Goal of the exercise
Copy the text of the material below word for word, leaving the pictures out.

Source data

--- START ---

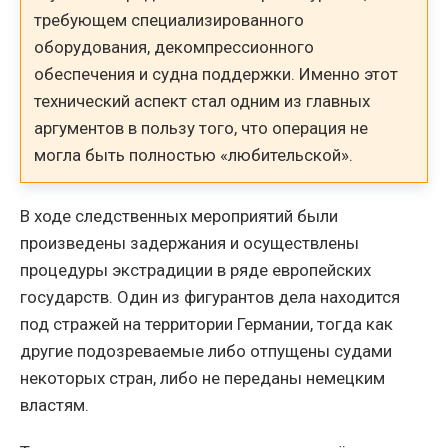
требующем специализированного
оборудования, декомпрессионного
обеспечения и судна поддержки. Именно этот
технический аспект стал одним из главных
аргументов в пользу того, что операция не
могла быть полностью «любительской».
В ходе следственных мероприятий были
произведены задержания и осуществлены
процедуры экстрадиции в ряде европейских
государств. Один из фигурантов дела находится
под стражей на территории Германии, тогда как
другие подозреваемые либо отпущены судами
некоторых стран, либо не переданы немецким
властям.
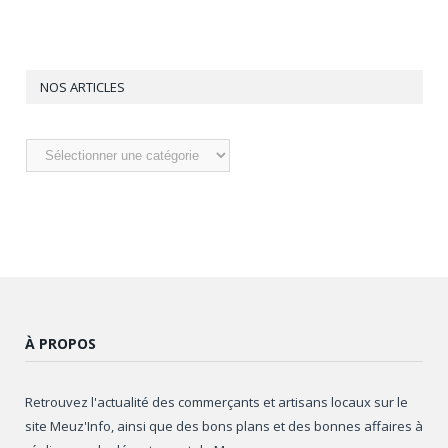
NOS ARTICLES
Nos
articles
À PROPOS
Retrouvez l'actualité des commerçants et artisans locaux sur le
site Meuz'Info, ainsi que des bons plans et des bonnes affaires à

--- END ---

Solution to this problem
требующем специализированного
оборудования, декомпрессионного
обеспечения и судна поддержки. Именно этот
технический аспект стал одним из главных
аргументов в пользу того, что операция не
могла быть полностью «любительской».
В ходе следственных мероприятий были
произведены задержания и осуществлены
процедуры экстрадиции в ряде европейских
государств. Один из фигурантов дела находится
под стражей на территории Германии, тогда как
другие подозреваемые либо отпущены судами
некоторых стран, либо не переданы немецким
властям.
NOS ARTICLES
Nos
articles
À PROPOS
Retrouvez l'actualité des commerçants et artisans locaux sur le
site Meuz'Info, ainsi que des bons plans et des bonnes affaires à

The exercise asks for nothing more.